Exercise aim: Only one stretch of the data below is wanted: the lines from the one with "right wrist: (250, 267)" through the one with "right hip: (130, 175)", repeated exactly.

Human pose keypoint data
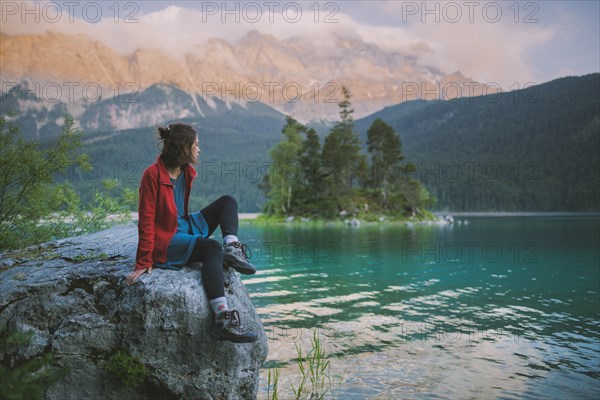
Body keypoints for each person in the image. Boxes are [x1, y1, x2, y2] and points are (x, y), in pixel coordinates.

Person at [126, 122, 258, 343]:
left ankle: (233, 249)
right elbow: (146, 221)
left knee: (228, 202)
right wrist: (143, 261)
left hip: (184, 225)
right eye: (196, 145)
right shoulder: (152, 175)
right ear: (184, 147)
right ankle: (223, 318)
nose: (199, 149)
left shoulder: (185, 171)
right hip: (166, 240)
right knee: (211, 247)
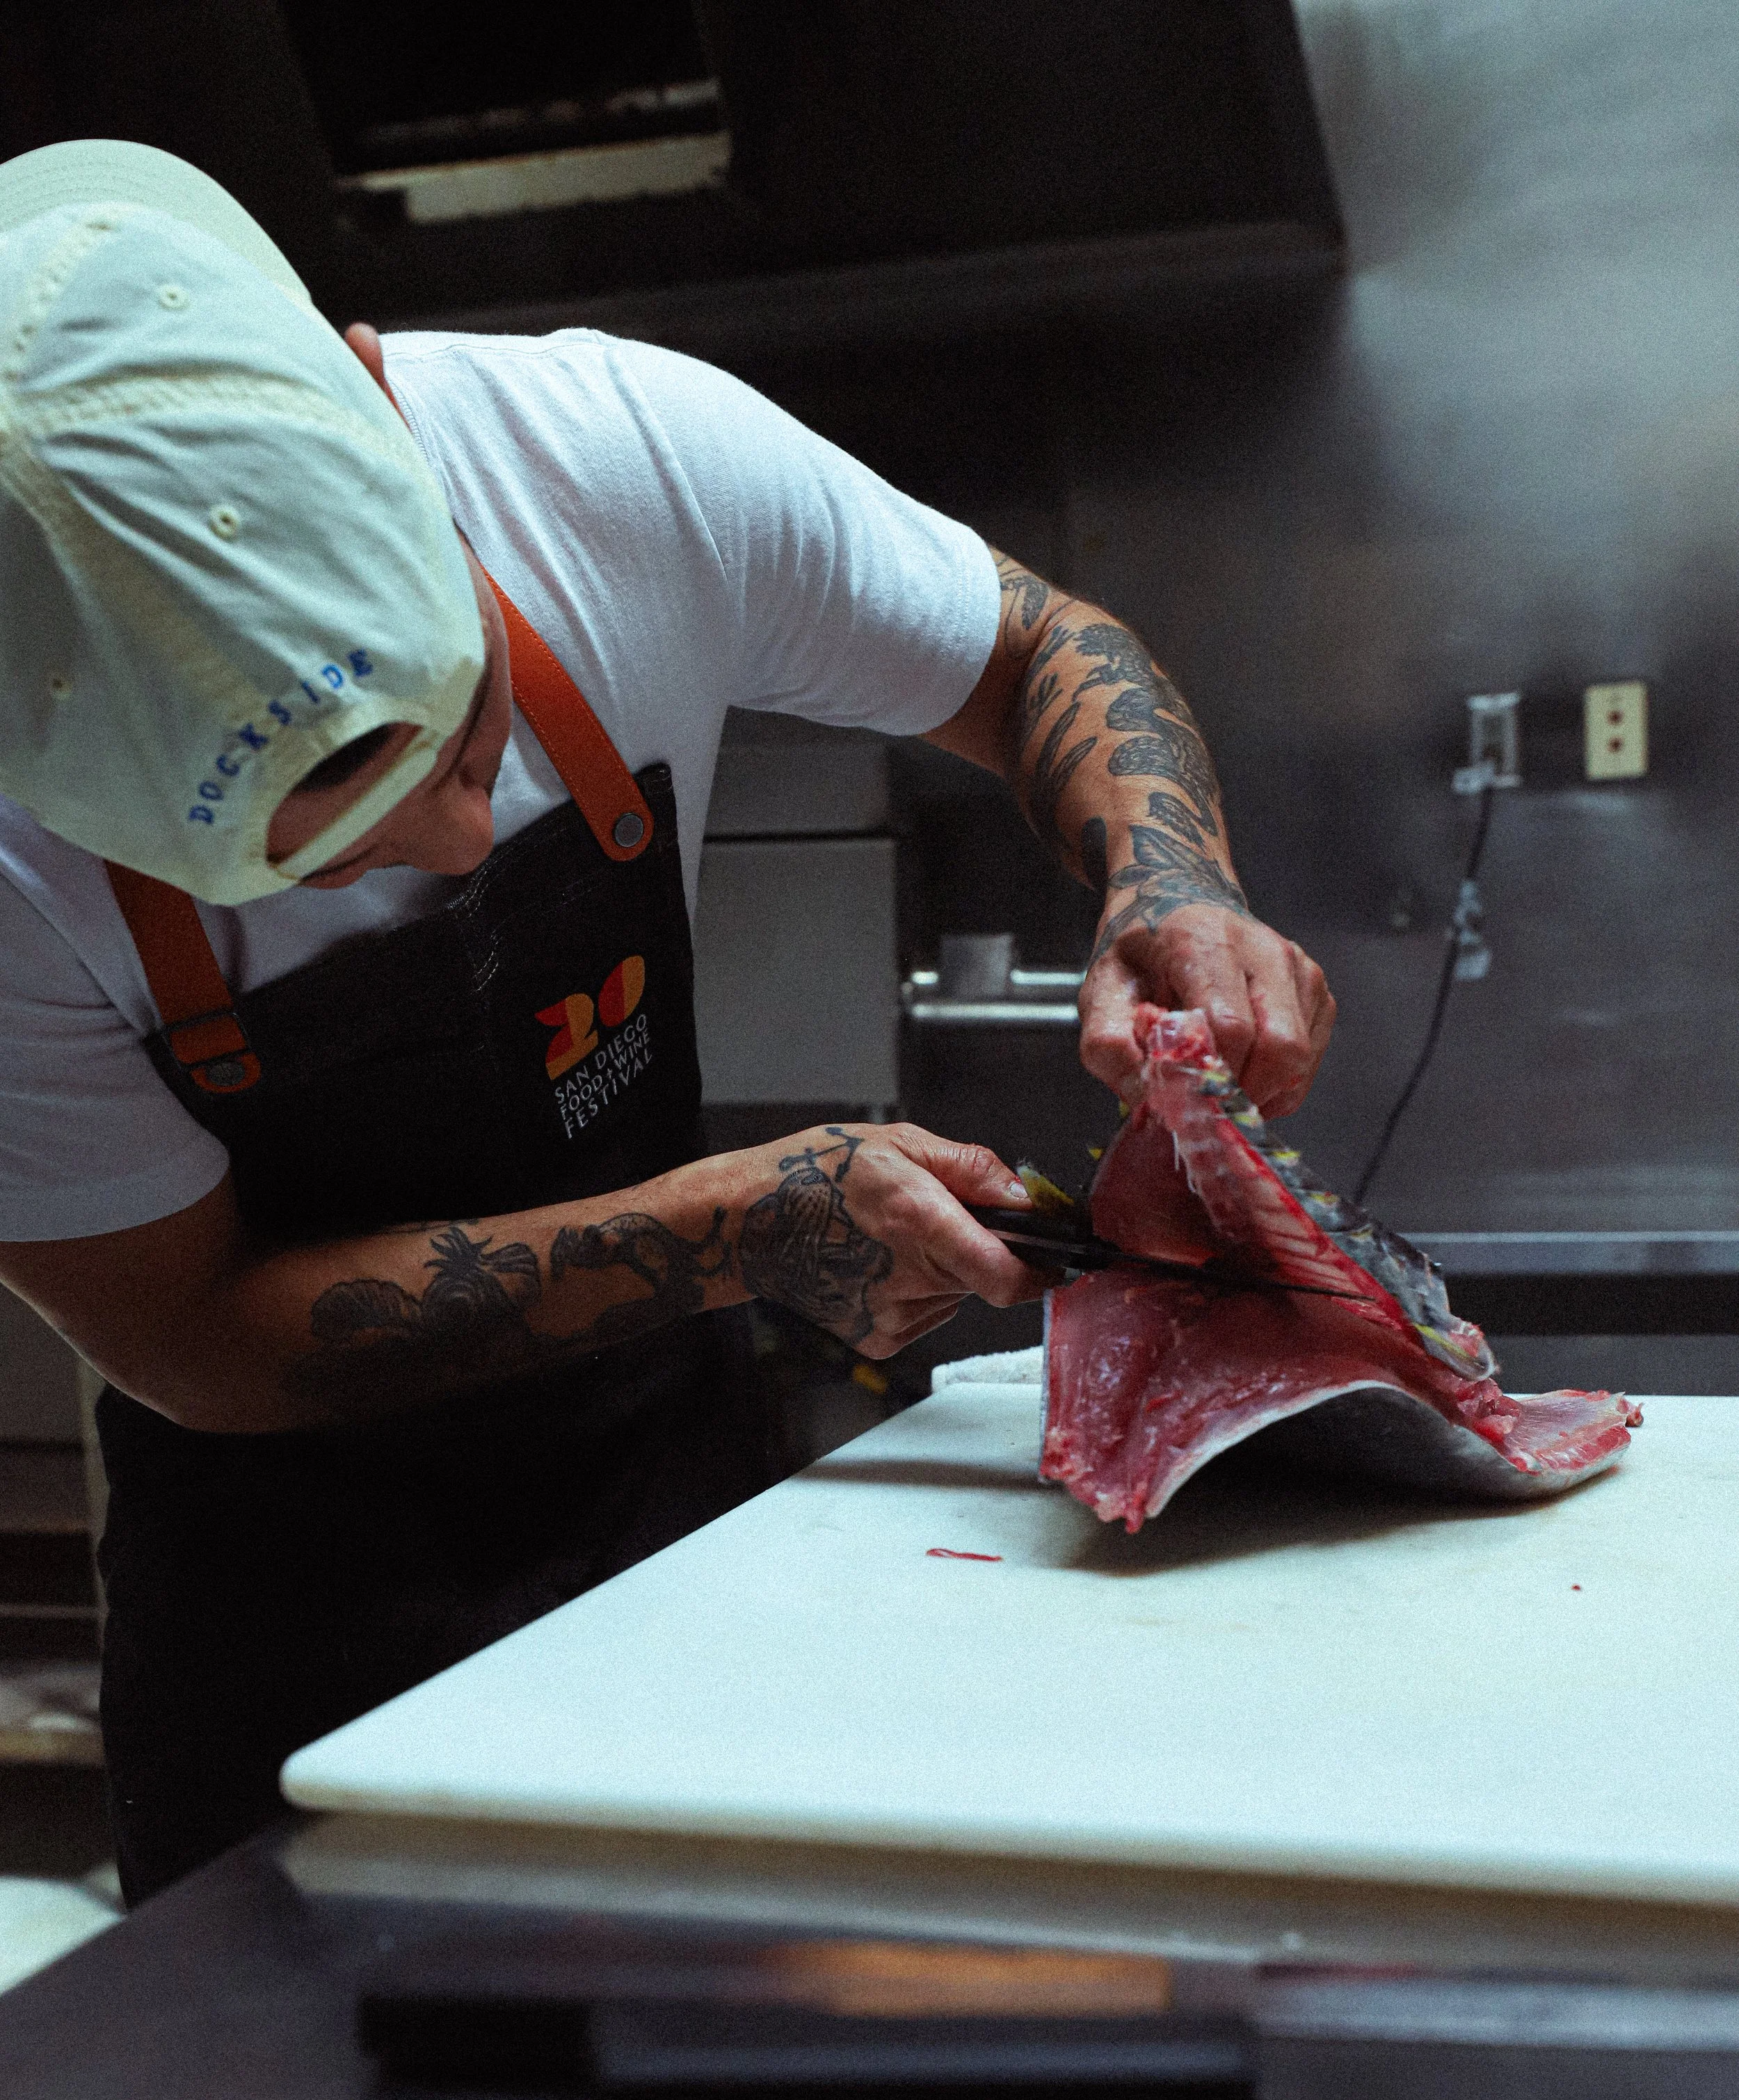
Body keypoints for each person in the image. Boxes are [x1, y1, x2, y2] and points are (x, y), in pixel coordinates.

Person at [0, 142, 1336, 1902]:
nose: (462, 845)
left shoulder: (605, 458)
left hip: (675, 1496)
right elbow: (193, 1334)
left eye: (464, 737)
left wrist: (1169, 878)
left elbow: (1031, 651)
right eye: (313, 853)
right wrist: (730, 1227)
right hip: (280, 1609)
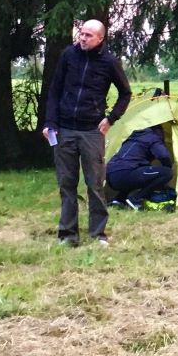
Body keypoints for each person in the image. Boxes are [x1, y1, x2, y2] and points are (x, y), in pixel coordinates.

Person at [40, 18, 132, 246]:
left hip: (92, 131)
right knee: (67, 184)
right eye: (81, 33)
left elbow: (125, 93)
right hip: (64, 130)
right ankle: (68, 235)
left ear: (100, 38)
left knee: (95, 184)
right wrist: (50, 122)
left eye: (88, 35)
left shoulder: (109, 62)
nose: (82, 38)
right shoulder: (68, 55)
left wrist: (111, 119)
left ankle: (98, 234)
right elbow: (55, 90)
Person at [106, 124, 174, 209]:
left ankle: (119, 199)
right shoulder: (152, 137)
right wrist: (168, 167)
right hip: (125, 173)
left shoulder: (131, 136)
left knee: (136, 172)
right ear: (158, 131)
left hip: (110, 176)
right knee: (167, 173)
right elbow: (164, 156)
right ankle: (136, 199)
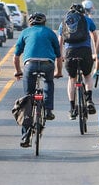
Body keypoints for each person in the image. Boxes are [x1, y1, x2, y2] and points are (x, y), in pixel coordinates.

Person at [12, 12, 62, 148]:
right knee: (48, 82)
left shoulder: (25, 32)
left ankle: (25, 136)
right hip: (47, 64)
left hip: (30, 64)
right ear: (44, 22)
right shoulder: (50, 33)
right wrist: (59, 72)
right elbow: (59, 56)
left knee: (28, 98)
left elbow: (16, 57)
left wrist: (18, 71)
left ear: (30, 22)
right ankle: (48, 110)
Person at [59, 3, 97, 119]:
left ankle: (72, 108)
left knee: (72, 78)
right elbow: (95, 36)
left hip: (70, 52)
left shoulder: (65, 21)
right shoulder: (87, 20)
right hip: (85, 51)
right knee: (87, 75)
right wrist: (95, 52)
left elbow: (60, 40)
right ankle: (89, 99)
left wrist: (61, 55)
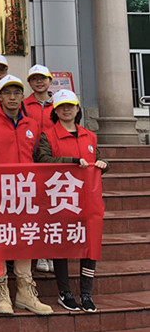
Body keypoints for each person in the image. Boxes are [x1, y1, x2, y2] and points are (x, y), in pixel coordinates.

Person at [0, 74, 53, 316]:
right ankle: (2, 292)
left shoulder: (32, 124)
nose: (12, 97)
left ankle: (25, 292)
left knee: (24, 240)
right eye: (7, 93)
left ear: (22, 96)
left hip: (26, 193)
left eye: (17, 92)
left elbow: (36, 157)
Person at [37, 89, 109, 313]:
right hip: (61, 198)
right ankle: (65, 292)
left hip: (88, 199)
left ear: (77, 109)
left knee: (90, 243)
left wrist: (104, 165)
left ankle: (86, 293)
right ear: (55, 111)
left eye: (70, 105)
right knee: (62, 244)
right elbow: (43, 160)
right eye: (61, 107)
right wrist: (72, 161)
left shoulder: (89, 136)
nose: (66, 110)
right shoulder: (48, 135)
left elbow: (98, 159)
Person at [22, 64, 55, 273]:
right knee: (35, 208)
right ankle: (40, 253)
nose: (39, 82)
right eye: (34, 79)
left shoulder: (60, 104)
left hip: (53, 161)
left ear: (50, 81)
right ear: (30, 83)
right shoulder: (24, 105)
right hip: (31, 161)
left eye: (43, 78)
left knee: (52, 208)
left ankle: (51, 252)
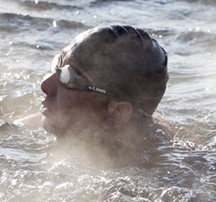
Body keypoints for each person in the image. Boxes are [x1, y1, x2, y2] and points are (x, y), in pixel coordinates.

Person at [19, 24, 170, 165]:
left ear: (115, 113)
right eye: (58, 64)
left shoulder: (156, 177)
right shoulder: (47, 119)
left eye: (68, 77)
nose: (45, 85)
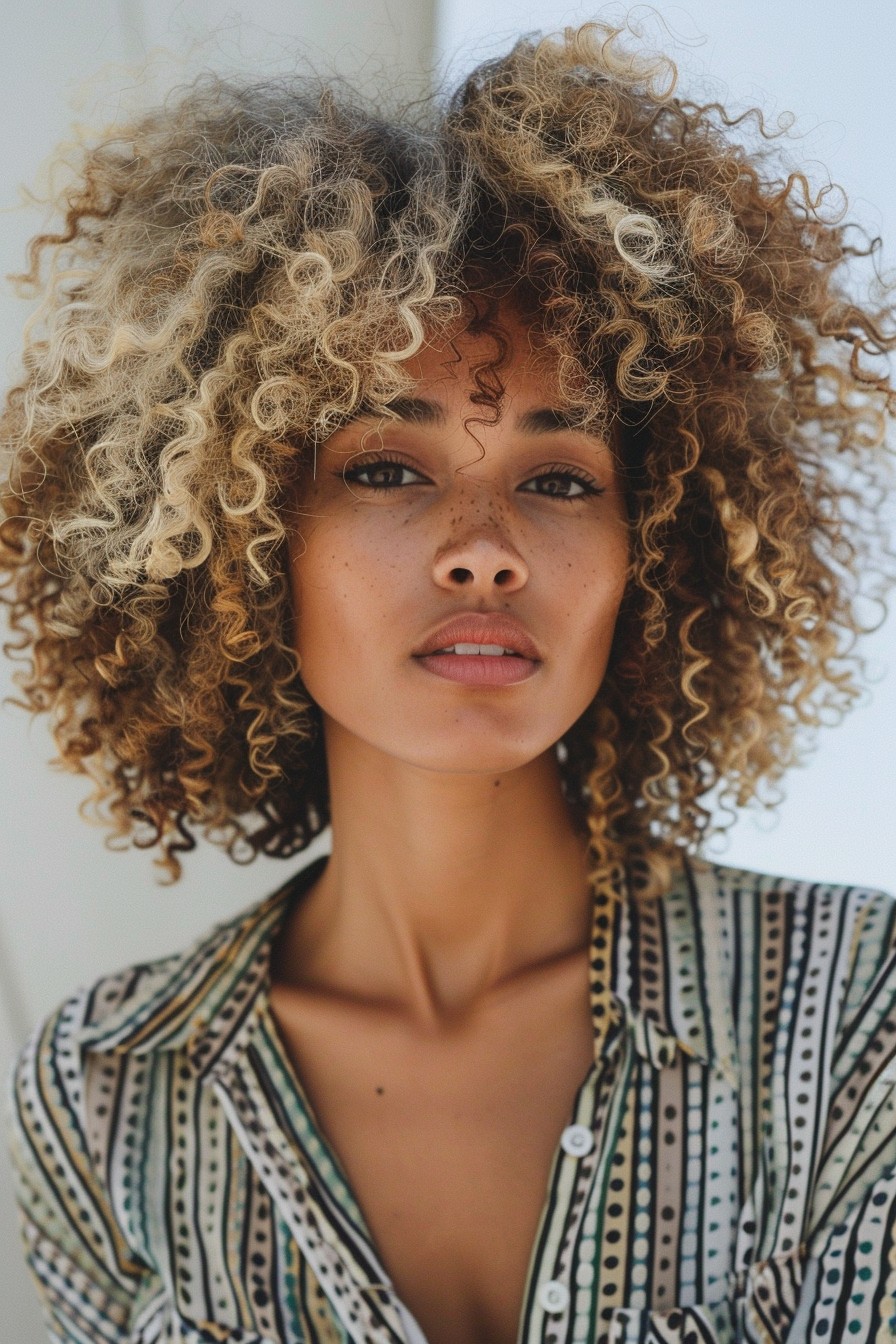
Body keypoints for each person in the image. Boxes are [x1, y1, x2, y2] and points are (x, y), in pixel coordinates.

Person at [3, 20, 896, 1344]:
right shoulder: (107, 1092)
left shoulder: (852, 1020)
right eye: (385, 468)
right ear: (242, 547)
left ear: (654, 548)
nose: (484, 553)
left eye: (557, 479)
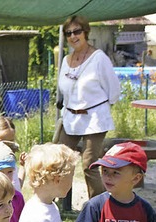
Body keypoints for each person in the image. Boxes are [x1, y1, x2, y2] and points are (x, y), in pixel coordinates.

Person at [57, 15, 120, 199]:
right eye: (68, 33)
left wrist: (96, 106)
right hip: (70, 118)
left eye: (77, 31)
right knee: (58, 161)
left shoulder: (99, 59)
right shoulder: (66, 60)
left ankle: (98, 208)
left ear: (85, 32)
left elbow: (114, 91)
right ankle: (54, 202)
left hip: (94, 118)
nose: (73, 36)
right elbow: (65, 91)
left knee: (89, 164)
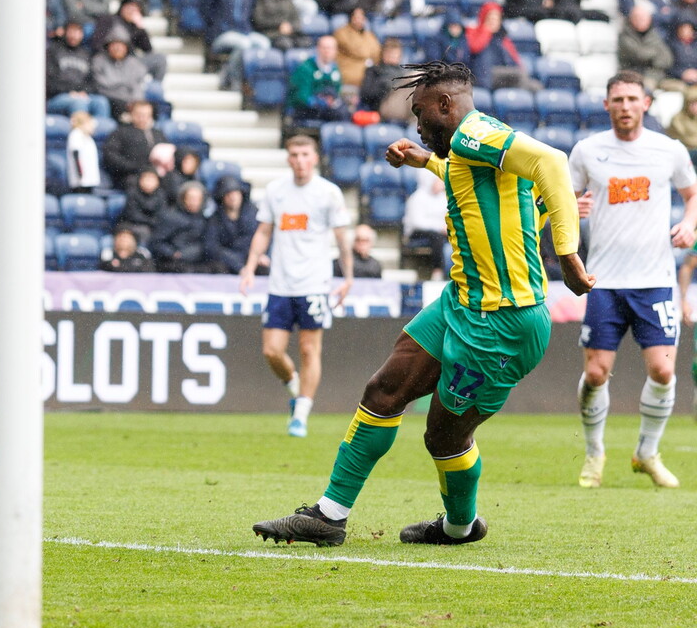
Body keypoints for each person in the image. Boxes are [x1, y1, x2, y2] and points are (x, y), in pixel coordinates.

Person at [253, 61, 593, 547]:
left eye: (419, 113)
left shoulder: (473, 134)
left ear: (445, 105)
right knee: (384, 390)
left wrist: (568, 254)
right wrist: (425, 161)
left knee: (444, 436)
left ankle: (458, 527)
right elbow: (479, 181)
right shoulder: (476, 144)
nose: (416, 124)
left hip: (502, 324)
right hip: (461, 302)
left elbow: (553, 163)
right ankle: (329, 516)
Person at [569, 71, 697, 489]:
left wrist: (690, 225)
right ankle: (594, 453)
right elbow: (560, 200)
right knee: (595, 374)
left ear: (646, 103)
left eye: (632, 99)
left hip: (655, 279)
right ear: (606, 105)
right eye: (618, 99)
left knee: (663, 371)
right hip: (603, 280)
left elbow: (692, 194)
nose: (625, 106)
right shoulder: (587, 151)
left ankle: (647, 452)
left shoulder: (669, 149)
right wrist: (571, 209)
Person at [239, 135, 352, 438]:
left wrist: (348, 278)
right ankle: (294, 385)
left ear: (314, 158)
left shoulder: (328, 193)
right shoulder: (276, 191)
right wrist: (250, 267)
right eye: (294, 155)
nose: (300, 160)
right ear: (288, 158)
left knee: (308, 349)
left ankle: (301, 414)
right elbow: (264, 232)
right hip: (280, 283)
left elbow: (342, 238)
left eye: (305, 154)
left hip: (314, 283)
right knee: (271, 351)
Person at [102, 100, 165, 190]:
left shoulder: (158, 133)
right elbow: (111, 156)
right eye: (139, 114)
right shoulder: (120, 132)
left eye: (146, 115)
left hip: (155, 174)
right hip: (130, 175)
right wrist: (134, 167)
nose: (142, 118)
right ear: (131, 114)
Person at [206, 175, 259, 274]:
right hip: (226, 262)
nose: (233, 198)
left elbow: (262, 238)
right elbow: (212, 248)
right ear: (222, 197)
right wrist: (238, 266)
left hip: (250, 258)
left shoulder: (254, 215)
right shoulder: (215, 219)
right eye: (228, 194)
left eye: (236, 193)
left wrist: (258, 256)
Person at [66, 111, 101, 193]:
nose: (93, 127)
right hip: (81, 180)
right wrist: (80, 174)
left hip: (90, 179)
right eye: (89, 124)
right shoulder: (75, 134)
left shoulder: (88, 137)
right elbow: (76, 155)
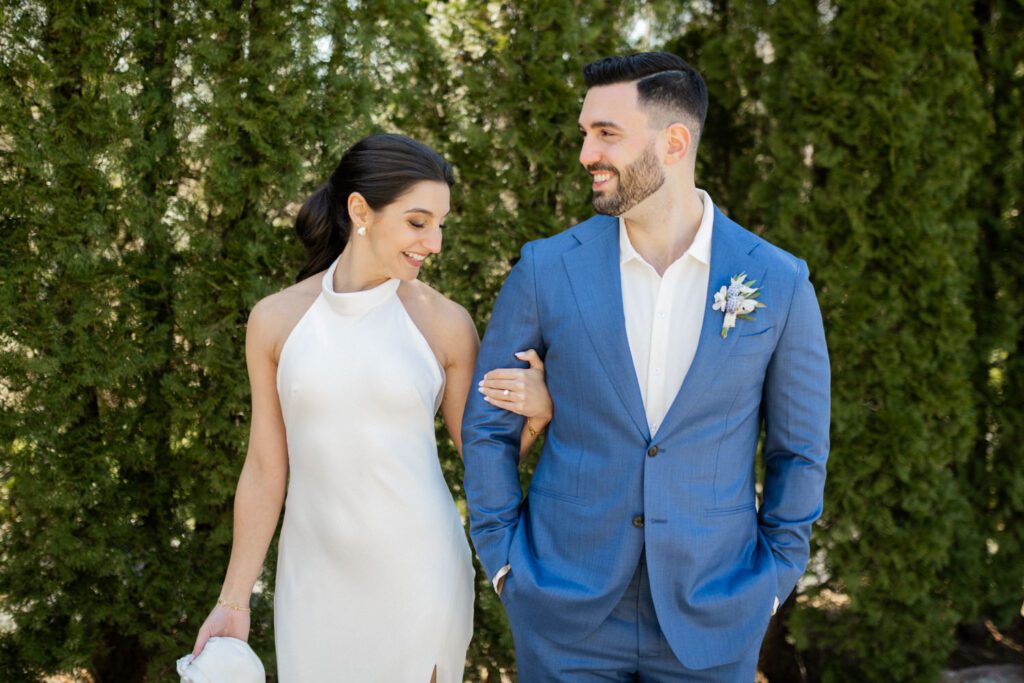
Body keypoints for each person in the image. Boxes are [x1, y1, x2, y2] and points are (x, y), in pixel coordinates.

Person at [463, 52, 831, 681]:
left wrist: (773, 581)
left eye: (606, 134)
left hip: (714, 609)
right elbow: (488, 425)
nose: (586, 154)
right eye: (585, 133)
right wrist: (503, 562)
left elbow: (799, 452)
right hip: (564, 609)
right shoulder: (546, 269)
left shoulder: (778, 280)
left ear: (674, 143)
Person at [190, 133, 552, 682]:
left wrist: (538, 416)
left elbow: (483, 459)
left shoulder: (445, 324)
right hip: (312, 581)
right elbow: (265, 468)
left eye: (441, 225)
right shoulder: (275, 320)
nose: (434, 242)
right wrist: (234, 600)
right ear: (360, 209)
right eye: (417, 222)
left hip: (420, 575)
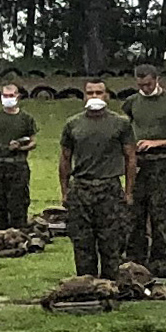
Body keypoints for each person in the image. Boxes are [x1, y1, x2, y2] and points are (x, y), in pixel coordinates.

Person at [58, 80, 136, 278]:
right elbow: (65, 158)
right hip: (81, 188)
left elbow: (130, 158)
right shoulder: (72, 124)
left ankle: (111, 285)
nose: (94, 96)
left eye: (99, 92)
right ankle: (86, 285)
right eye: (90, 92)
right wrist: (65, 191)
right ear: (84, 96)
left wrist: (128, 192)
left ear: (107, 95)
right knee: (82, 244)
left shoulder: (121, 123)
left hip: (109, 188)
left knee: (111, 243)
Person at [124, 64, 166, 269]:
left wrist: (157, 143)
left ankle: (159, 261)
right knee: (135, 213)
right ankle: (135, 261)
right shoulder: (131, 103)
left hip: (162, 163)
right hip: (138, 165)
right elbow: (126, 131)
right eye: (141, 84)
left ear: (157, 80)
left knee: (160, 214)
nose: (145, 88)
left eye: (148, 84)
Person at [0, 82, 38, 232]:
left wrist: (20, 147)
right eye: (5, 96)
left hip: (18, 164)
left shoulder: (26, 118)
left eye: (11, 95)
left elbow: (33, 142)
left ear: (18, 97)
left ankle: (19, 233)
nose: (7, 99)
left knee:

Solved problem:
right wrist: (250, 267)
right eye: (294, 155)
nose: (300, 160)
right ear: (288, 158)
left knee: (308, 349)
left ankle: (301, 414)
right elbow: (264, 232)
right hip: (280, 283)
left elbow: (342, 238)
left eye: (305, 154)
left hip: (314, 283)
right knee: (271, 351)
Person at [102, 100, 165, 190]:
left shoulder: (158, 133)
right elbow: (111, 156)
right eye: (139, 114)
right shoulder: (120, 132)
left eye: (146, 115)
left hip: (155, 174)
right hip: (130, 175)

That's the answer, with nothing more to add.